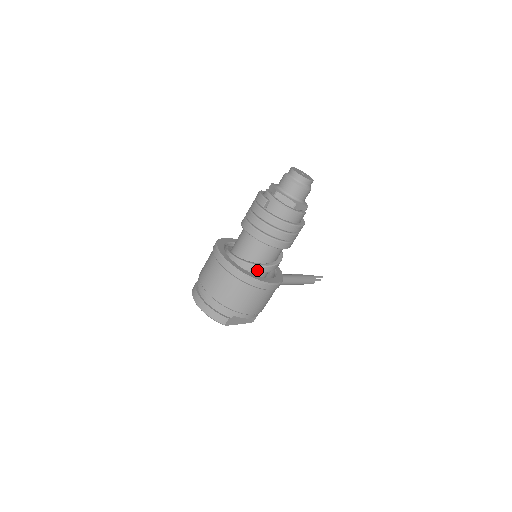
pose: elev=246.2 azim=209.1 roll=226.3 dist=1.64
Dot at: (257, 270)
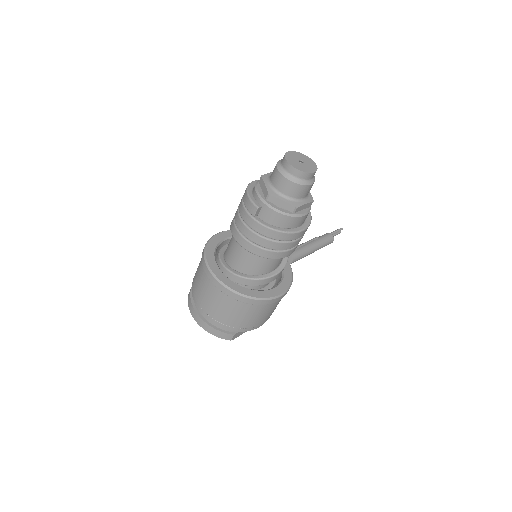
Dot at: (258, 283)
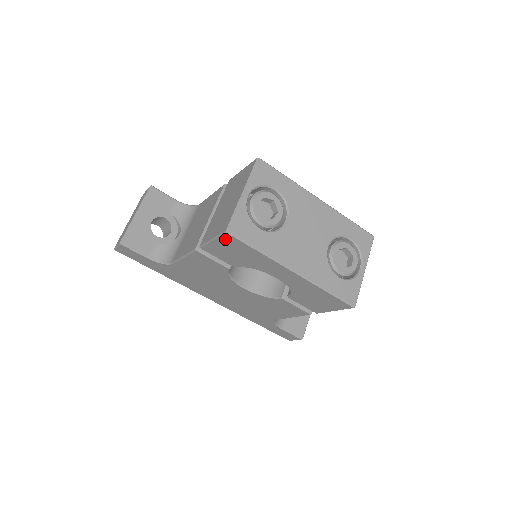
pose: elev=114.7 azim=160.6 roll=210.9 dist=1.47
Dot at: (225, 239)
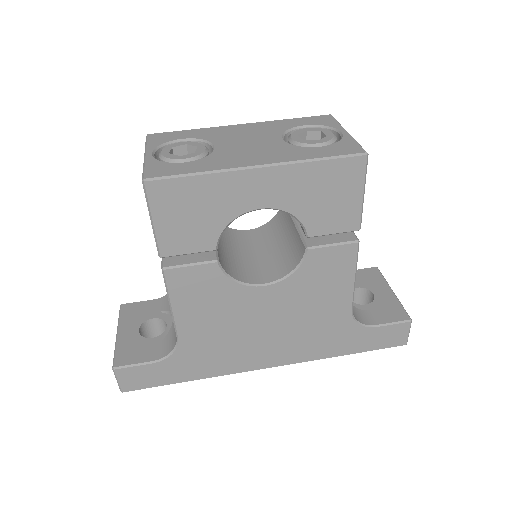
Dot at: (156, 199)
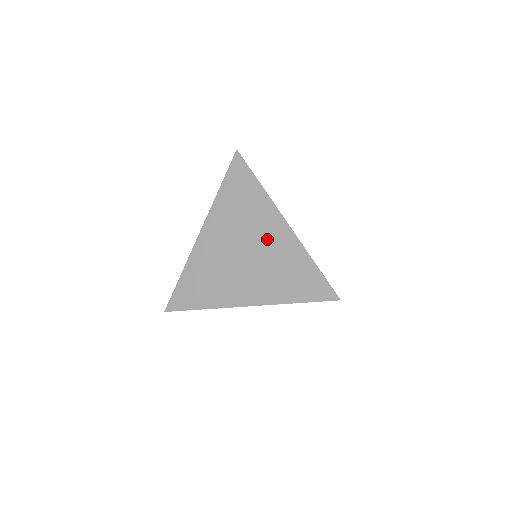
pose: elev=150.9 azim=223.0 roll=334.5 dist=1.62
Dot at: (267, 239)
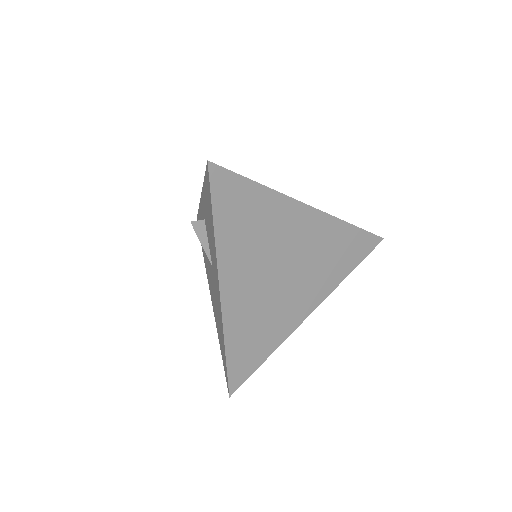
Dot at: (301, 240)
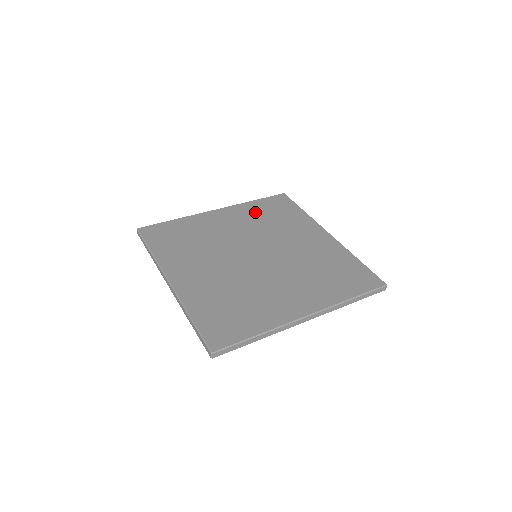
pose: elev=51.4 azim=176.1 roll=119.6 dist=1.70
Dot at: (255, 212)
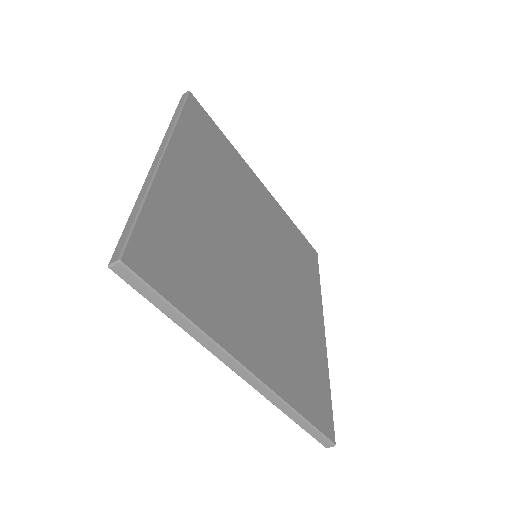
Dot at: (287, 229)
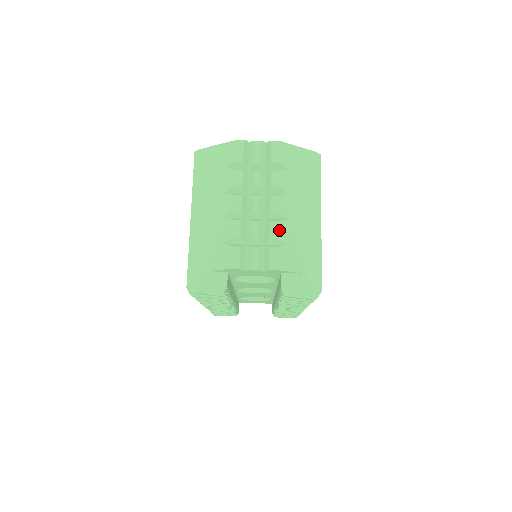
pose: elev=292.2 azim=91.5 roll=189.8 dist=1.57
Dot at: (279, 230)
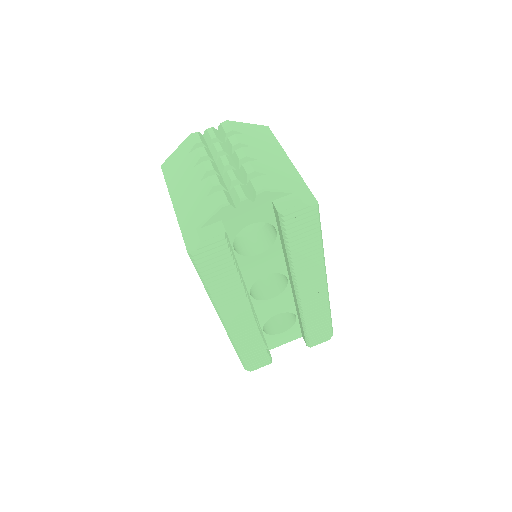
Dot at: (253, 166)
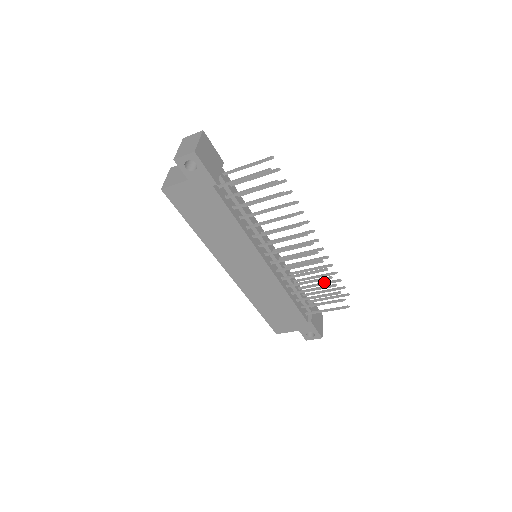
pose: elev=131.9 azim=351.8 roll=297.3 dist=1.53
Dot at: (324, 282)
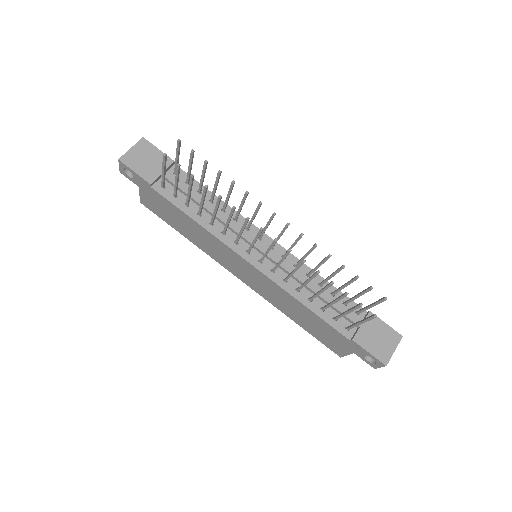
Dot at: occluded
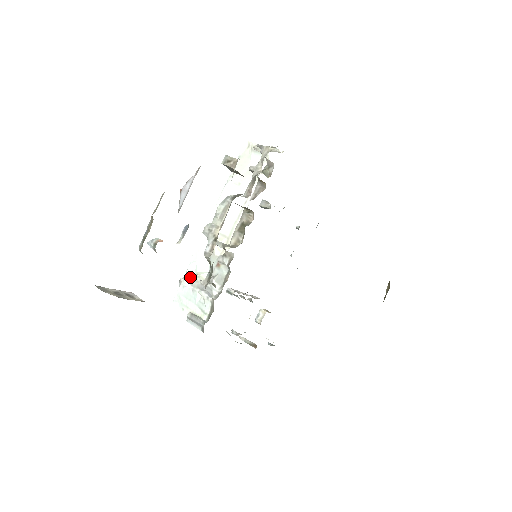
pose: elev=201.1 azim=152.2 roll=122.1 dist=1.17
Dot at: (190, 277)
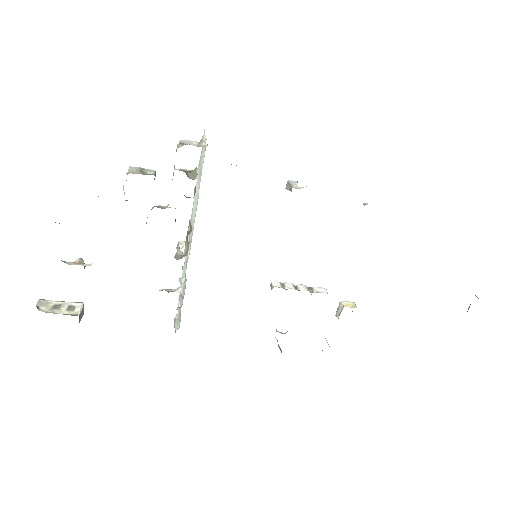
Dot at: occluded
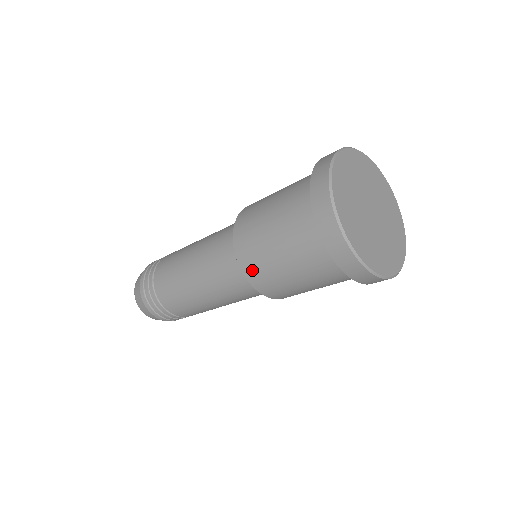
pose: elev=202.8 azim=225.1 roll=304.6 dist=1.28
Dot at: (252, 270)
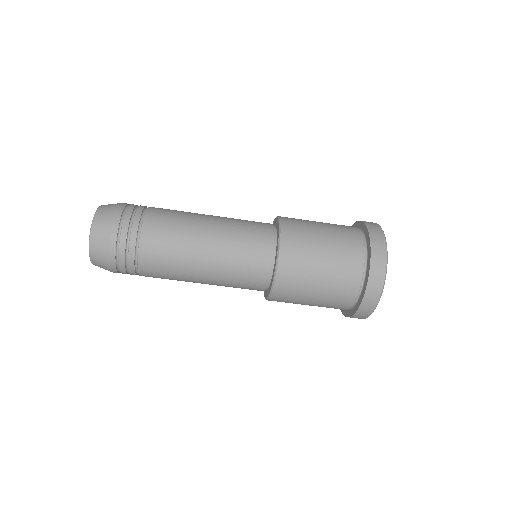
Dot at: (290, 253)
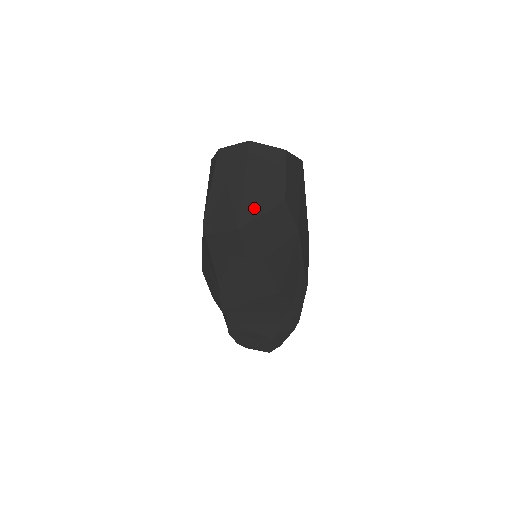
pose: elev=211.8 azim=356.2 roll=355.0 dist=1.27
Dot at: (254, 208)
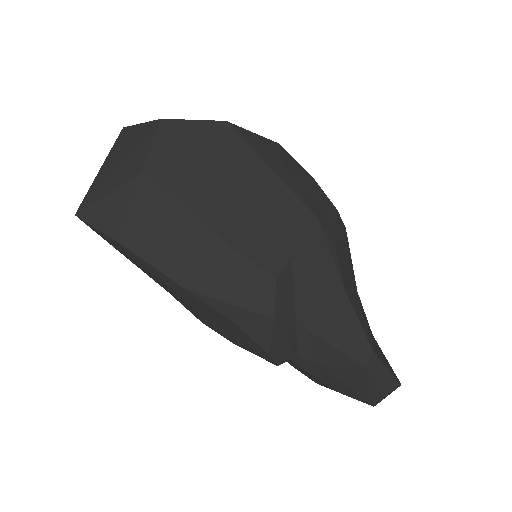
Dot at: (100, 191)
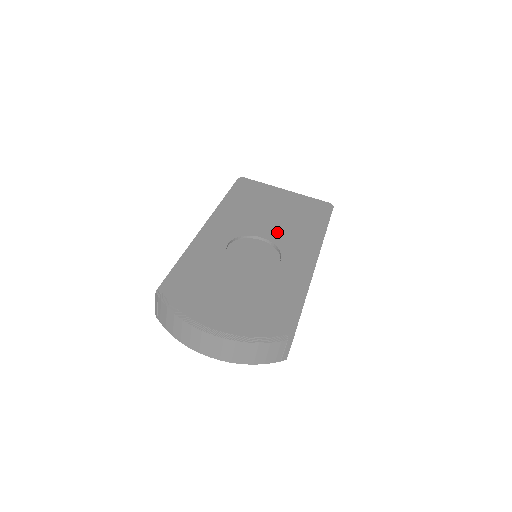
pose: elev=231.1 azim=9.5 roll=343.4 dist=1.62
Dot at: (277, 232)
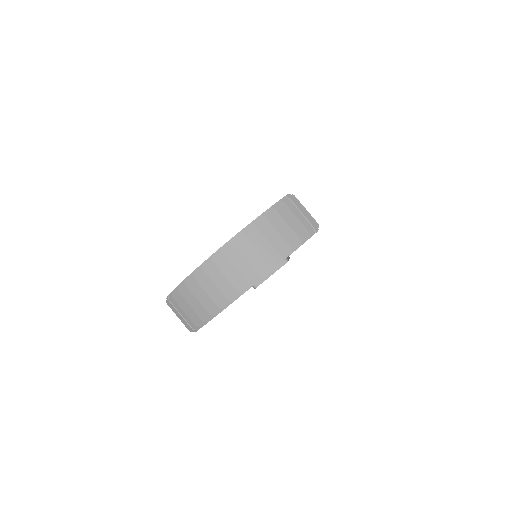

**YOUR TASK:** Please copy the listing above word for word, leaving out the pictures.

**TASK ANSWER:**
pose: elev=246.2 azim=209.1 roll=226.3 dist=1.64
Dot at: (257, 270)
Dot at: (258, 283)
pose: elev=114.7 azim=160.6 roll=210.9 dist=1.47
Dot at: (225, 239)
Dot at: (156, 199)
pose: elev=150.9 azim=223.0 roll=334.5 dist=1.62
Dot at: (267, 239)
Dot at: (301, 240)
pose: elev=51.4 azim=176.1 roll=119.6 dist=1.70
Dot at: (255, 212)
Dot at: (287, 229)
pose: elev=292.2 azim=91.5 roll=189.8 dist=1.57
Dot at: (279, 230)
Dot at: (253, 166)
pose: elev=131.9 azim=351.8 roll=297.3 dist=1.53
Dot at: (324, 282)
Dot at: occluded
pose: elev=201.1 azim=152.2 roll=122.1 dist=1.17
Dot at: (190, 277)
Dot at: occluded
pose: elev=202.8 azim=225.1 roll=304.6 dist=1.28
Dot at: (252, 270)
Dot at: (290, 253)
pose: elev=211.8 azim=356.2 roll=355.0 dist=1.27
Dot at: (254, 208)
Dot at: (100, 191)
pose: elev=231.1 azim=9.5 roll=343.4 dist=1.62
Dot at: (277, 232)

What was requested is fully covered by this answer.